Peter challenged Ananias and Sophia on their leading of the Holy-Spirit, not on how much they put in the collection. This is a Lesson in being Spirit-led, not on expected Christian behaviour. Because the members were selling all and bringing it to the Church, there would have been group pressure. That is not being ‘Spirit led’, that is group pressure. When it came to the crunch, they did not have an answer.
They wanted to be part of the Church but only in appearance, not united in spirit. Peer pressure can cause compromise. That led this couple to lie. Once again we see in this chapter just how much the Church needed to learn the difference between the Kingdoms of this world and the Kingdom of God. These may look the same on the outside sometimes, but there is a vast difference inwardly. It may be that the Church itself should bear part of the blame, if it put a pressure of belonging on this couple to find a compromise. I wonder if Peter addressed that in one of his sabbath sermons.

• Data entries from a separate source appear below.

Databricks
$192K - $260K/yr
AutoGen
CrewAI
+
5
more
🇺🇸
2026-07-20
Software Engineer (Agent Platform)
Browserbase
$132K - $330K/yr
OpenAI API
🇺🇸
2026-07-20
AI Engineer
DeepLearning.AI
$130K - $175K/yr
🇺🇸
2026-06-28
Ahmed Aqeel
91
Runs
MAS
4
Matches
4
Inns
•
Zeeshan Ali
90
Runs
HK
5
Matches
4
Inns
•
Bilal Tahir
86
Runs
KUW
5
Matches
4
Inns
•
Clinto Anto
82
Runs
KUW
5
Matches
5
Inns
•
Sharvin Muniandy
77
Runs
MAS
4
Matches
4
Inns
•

‘But keep the Holy Spirit in your hearts. Always be ready to answer everyone who asks you to explain about the hope you have’127,
Peter, in the house of Cornelis was challenged by a dream in which the Holy-Spirit spoke about eating non-kosher food. At the Council of Jerusalem, he did not use as his defence, ‘The Spirit told me to eat’. Had he done so, the Council would rightly have decided, ‘we only have your says-so, and we do not agree’. The Holy-Spirit does not act without evidence. The evidence was the call of a Gentile Centurion, plus the vision telling Peter what to do, plus the arrival of the request at the precise time and plus the evidence of the Holy-Spirit coming upon the Gentiles. That is what the Jerusalem council could not dispute. It was not just a case of encouraging a worker in what he thought was right. It was a case discerning the Holy Spirit in his direction for the Church.
Beware, it is so easy in the Church of today to justify a personal ambition or a deep self-motivation with the words ‘The Spirit told me’. If evidence of the Spirit is not forthcoming, Check again! Look for evidence of the Spirit in: Regeneration (conversion), Baptism (water and Spirit); Sending people out (mission) and Fruit (Peace, patience etc.). If you don’t see any, question the motivation of the work. The book of Acts, speaks to this more than any other book in the Bible. If you want to stick around in Jerusalem in case revival breaks out, you might miss what the Spirit is saying to the Churches. The new church was born in Jerusalem but the action was carried out in the world. God said, ‘spread out’!128
123Acts 1: 6-11
124 we might say the modern Western Church
125Acts 5: 5: Steven was stoned: Philip, after sowing the seed of a church in Ethiopia by the Enoch, went to Samaria where he was Martyred. Prochorus, nephew of Steven, accompanied John first, then Paul and was martyred in Antioch: Nicanor went to Asia to be Martyred in 76 AD: Parmenas also went to Asia to be Martyred by Trajan in 98 AD: Timon remained in role of serving tables until the exile: Nicolas, disgruntled by his lack of progress in church Hierarchy, started a sect know as the Nicolaitans which is confronted by Paul in his letters
1260Luke also records that in Luke 9: 54.